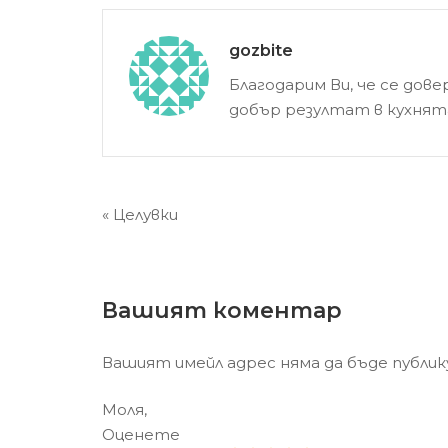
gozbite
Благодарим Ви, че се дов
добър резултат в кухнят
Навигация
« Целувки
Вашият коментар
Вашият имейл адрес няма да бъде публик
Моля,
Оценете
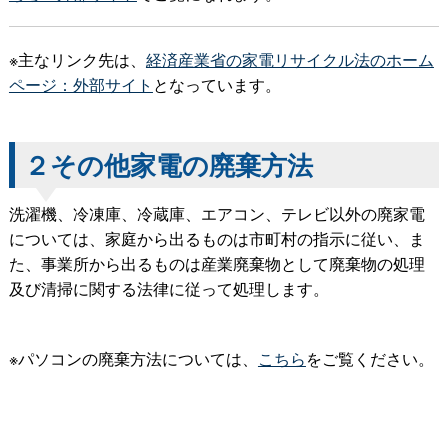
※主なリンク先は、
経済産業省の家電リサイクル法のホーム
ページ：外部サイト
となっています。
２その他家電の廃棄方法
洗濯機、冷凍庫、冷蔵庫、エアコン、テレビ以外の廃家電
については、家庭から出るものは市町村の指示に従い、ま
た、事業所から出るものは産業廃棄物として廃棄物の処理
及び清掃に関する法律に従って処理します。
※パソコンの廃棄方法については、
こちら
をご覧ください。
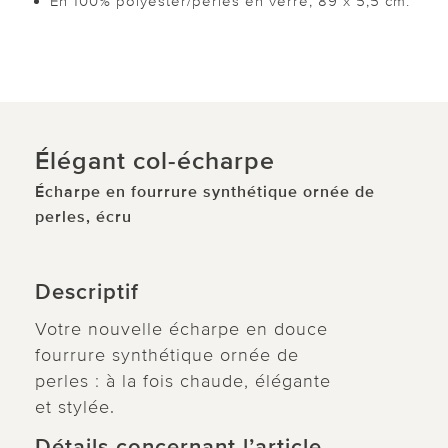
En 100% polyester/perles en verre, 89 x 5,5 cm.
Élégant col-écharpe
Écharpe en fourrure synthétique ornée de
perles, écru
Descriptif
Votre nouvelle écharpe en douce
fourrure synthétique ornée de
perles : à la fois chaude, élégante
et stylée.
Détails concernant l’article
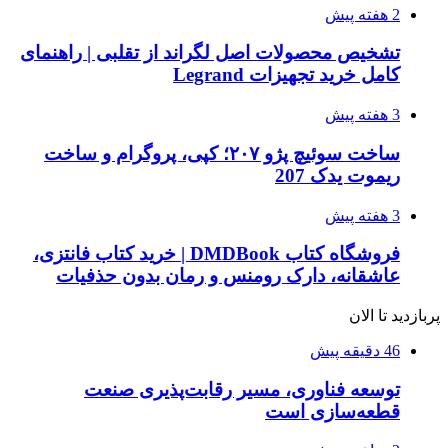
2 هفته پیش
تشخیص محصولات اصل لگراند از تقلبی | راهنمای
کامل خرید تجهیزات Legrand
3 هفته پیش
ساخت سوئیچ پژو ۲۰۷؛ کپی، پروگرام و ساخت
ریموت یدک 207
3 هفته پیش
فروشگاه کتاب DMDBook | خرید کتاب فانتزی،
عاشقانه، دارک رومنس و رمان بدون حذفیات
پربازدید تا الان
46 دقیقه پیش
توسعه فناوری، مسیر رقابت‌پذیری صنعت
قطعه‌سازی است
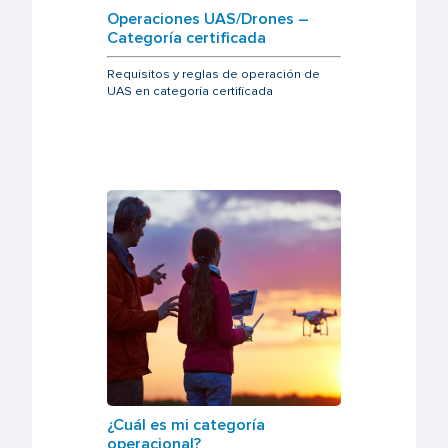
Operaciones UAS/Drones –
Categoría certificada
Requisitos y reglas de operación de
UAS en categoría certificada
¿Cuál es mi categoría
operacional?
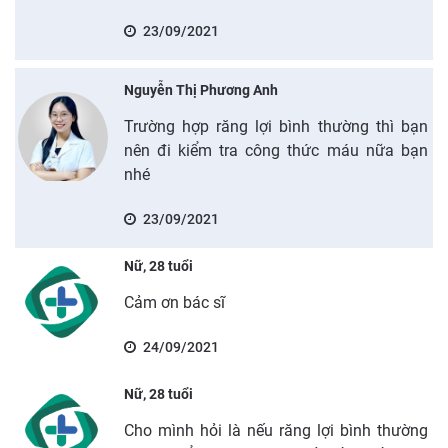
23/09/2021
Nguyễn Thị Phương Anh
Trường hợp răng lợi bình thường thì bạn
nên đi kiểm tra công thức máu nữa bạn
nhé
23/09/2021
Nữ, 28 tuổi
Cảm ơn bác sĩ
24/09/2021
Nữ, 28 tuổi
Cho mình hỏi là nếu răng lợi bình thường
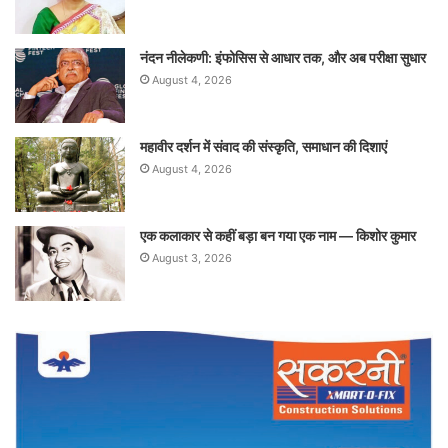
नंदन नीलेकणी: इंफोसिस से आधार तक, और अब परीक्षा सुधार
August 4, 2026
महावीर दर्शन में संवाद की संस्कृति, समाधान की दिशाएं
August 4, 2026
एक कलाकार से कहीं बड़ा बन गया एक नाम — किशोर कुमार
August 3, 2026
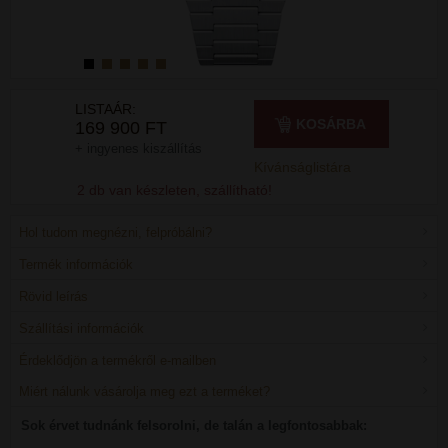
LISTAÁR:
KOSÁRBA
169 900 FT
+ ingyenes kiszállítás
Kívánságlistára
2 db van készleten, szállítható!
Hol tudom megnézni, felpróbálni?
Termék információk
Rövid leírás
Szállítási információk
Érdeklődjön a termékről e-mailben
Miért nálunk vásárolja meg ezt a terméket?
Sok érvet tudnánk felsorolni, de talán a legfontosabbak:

______

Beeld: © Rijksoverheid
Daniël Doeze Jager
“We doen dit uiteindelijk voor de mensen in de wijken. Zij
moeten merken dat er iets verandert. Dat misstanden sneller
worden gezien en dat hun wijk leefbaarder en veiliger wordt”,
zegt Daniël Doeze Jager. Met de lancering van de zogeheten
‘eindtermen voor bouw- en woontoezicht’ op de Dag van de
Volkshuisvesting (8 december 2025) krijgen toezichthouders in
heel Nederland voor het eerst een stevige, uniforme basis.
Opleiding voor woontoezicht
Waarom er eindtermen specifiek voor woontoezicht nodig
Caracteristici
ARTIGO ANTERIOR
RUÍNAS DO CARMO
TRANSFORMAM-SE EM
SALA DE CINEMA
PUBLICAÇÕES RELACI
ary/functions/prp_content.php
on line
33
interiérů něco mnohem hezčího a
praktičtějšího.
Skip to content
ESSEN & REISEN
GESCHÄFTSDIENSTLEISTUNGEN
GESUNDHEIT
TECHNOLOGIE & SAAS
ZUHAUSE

______

EXERCISE DETAILS: Only a number is wanted: how many lines of the material above hold "ornée"?

ANSWER TO THE EXERCISE: 2